(Transcribed page contents)
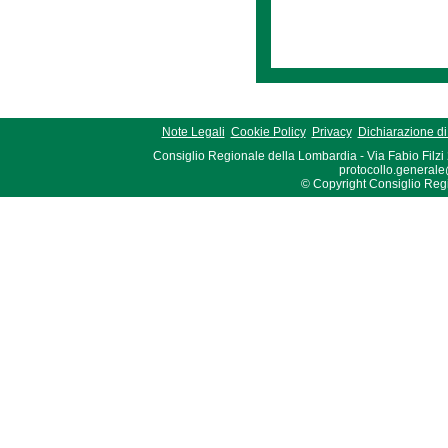
Note Legali
Cookie Policy
Privacy
Dichiarazione di 
Consiglio Regionale della Lombardia - Via Fabio Filzi
protocollo.generale
© Copyright Consiglio Region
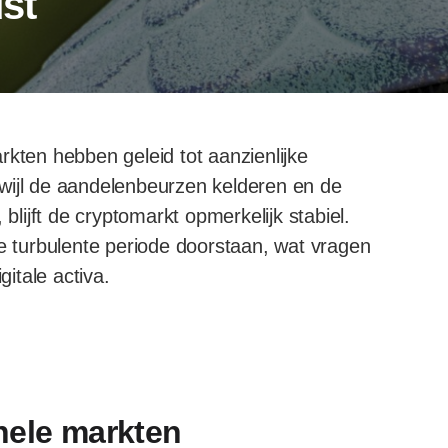
st
rkten hebben geleid tot aanzienlijke
wijl de aandelenbeurzen kelderen en de
t, blijft de cryptomarkt opmerkelijk stabiel.
ze turbulente periode doorstaan, wat vragen
gitale activa.
nele markten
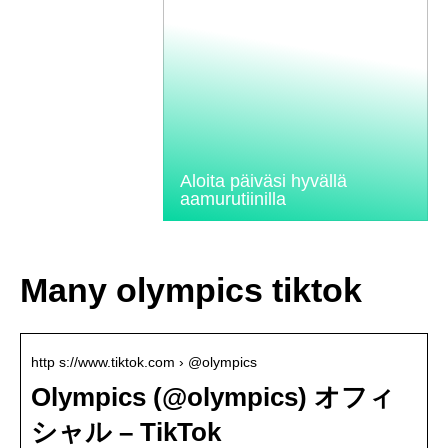
Aloita päiväsi hyvällä
aamurutiinilla
Many olympics tiktok
http s://www.tiktok.com › @olympics
Olympics (@olympics) オフィ
シャル – TikTok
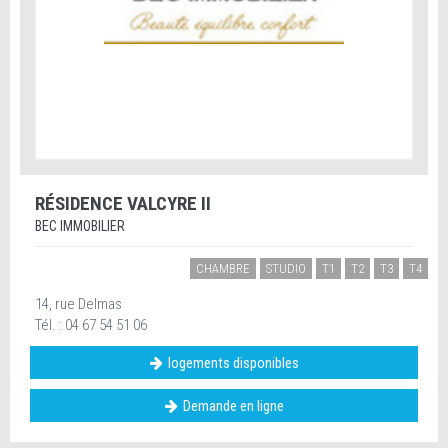
RÉSIDENCE VALCYRE II
BEC IMMOBILIER
CHAMBRE
STUDIO
T1
T2
T3
T4
14, rue Delmas
Tél. : 04 67 54 51 06
logements disponibles
Demande en ligne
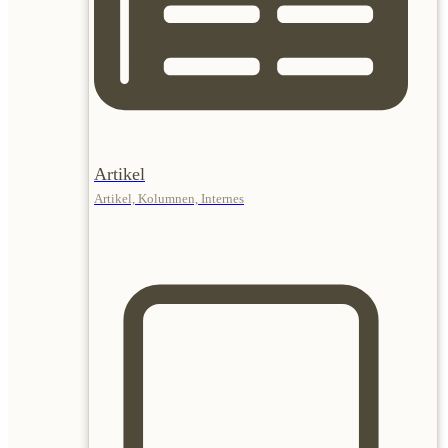
Artikel
Artikel, Kolumnen, Internes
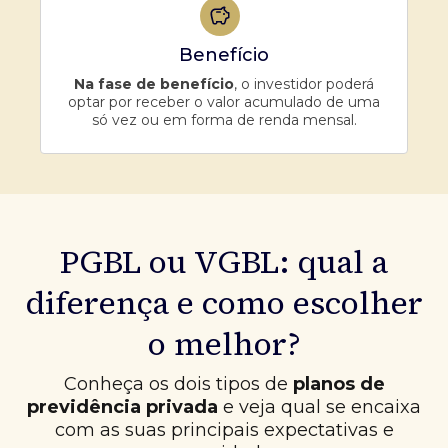
Benefício
Na fase de benefício
, o investidor poderá
optar por receber o valor acumulado de uma
só vez ou em forma de renda mensal.
PGBL ou VGBL: qual a
diferença e como escolher
o melhor?
Conheça os dois tipos de
planos de
previdência privada
e veja qual se encaixa
com as suas principais expectativas e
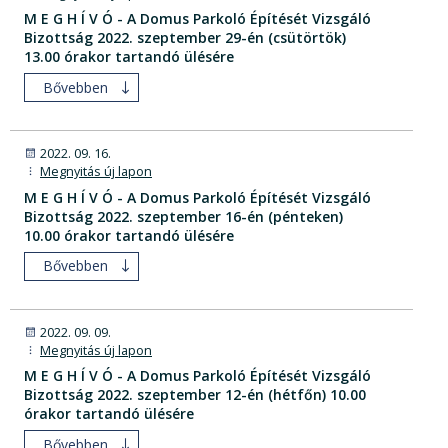
M E G H Í V Ó - A Domus Parkoló Építését Vizsgáló
Bizottság 2022. szeptember 29-én (csütörtök)
13.00 órakor tartandó ülésére
Bővebben
2022. 09. 16.
Megnyitás új lapon
M E G H Í V Ó - A Domus Parkoló Építését Vizsgáló
Bizottság 2022. szeptember 16-én (pénteken)
10.00 órakor tartandó ülésére
Bővebben
2022. 09. 09.
Megnyitás új lapon
M E G H Í V Ó - A Domus Parkoló Építését Vizsgáló
Bizottság 2022. szeptember 12-én (hétfőn) 10.00
órakor tartandó ülésére
Bővebben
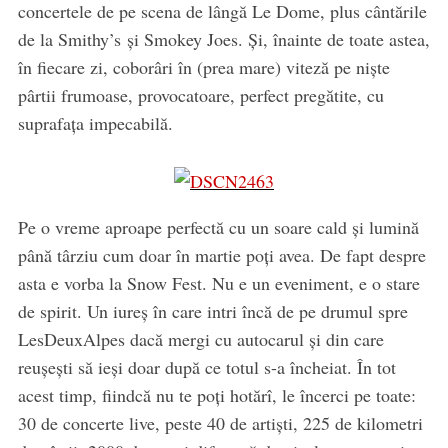
concertele de pe scena de lângă Le Dome, plus cântările
de la Smithy’s și Smokey Joes. Și, înainte de toate astea,
în fiecare zi, coborâri în (prea mare) viteză pe niște
pârtii frumoase, provocatoare, perfect pregătite, cu
suprafața impecabilă.
Pe o vreme aproape perfectă cu un soare cald și lumină
până târziu cum doar în martie poți avea. De fapt despre
asta e vorba la Snow Fest. Nu e un eveniment, e o stare
de spirit. Un iureș în care intri încă de pe drumul spre
LesDeuxAlpes dacă mergi cu autocarul și din care
reușești să ieși doar după ce totul s-a încheiat. În tot
acest timp, fiindcă nu te poți hotărî, le încerci pe toate:
30 de concerte live, peste 40 de artiști, 225 de kilometri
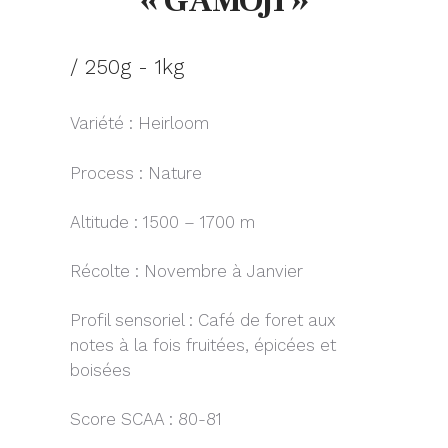
« GAMOJI »
/ 250g - 1kg
Variété : Heirloom
Process : Nature
Altitude : 1500 – 1700 m
Récolte : Novembre à Janvier
Profil sensoriel : Café de foret aux
notes à la fois fruitées, épicées et
boisées
Score SCAA : 80-81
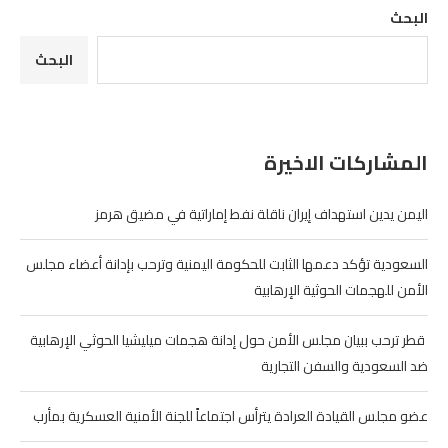
البحث
البحث
المشاركات الاخيرة
اليمن يدين استهداف إيران ناقلة نفط إماراتية في مضيق هرمز
السعودية تؤكد دعمها الثابت للحكومة اليمنية وترحب بإدانة أعضاء مجلس
الأمن للهجمات الحوثية الإرهابية
‏ قطر ترحب ببيان مجلس الأمن حول إدانة هجمات ميليشيا الحوثي الإرهابية
ضد السعودية والسفن التجارية
عضو مجلس القيادة العرادة يترأس اجتماعاً للجنة الأمنية العسكرية بمأرب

- **WORK INSTRUCTION**:
Write out all the entries word for word, but drop the pictures.

- **WRITTEN SOLUTION**:
Note Legali
Cookie Policy
Privacy
Dichiarazione di 
Consiglio Regionale della Lombardia - Via Fabio Filzi
protocollo.generale
© Copyright Consiglio Region
st
rkten hebben geleid tot aanzienlijke
wijl de aandelenbeurzen kelderen en de
t, blijft de cryptomarkt opmerkelijk stabiel.
ze turbulente periode doorstaan, wat vragen
gitale activa.
nele markten
Aloita päiväsi hyvällä
aamurutiinilla
Many olympics tiktok
http s://www.tiktok.com › @olympics
Olympics (@olympics) オフィ
シャル – TikTok
RÉSIDENCE VALCYRE II
BEC IMMOBILIER
CHAMBRE
STUDIO
T1
T2
T3
T4
14, rue Delmas
Tél. : 04 67 54 51 06
logements disponibles
Demande en ligne
Artikel
Artikel, Kolumnen, Internes
Benefício
Na fase de benefício
, o investidor poderá
optar por receber o valor acumulado de uma
só vez ou em forma de renda mensal.
PGBL ou VGBL: qual a
diferença e como escolher
o melhor?
Conheça os dois tipos de
planos de
previdência privada
e veja qual se encaixa
com as suas principais expectativas e
M E G H Í V Ó - A Domus Parkoló Építését Vizsgáló
Bizottság 2022. szeptember 29-én (csütörtök)
13.00 órakor tartandó ülésére
Bővebben
2022. 09. 16.
Megnyitás új lapon
M E G H Í V Ó - A Domus Parkoló Építését Vizsgáló
Bizottság 2022. szeptember 16-én (pénteken)
10.00 órakor tartandó ülésére
Bővebben
2022. 09. 09.
Megnyitás új lapon
M E G H Í V Ó - A Domus Parkoló Építését Vizsgáló
Bizottság 2022. szeptember 12-én (hétfőn) 10.00
órakor tartandó ülésére
Bővebben
concertele de pe scena de lângă Le Dome, plus cântările
de la Smithy’s și Smokey Joes. Și, înainte de toate astea,
în fiecare zi, coborâri în (prea mare) viteză pe niște
pârtii frumoase, provocatoare, perfect pregătite, cu
suprafața impecabilă.
Pe o vreme aproape perfectă cu un soare cald și lumină
până târziu cum doar în martie poți avea. De fapt despre
asta e vorba la Snow Fest. Nu e un eveniment, e o stare
de spirit. Un iureș în care intri încă de pe drumul spre
LesDeuxAlpes dacă mergi cu autocarul și din care
reușești să ieși doar după ce totul s-a încheiat. În tot
acest timp, fiindcă nu te poți hotărî, le încerci pe toate:
30 de concerte live, peste 40 de artiști, 225 de kilometri
« GAMOJI »
/ 250g - 1kg
Variété : Heirloom
Process : Nature
Altitude : 1500 – 1700 m
Récolte : Novembre à Janvier
Profil sensoriel : Café de foret aux
notes à la fois fruitées, épicées et
boisées
Score SCAA : 80-81
البحث
البحث
المشاركات الاخيرة
اليمن يدين استهداف إيران ناقلة نفط إماراتية في مضيق هرمز
السعودية تؤكد دعمها الثابت للحكومة اليمنية وترحب بإدانة أعضاء مجلس
الأمن للهجمات الحوثية الإرهابية
‏ قطر ترحب ببيان مجلس الأمن حول إدانة هجمات ميليشيا الحوثي الإرهابية
ضد السعودية والسفن التجارية
عضو مجلس القيادة العرادة يترأس اجتماعاً للجنة الأمنية العسكرية بمأرب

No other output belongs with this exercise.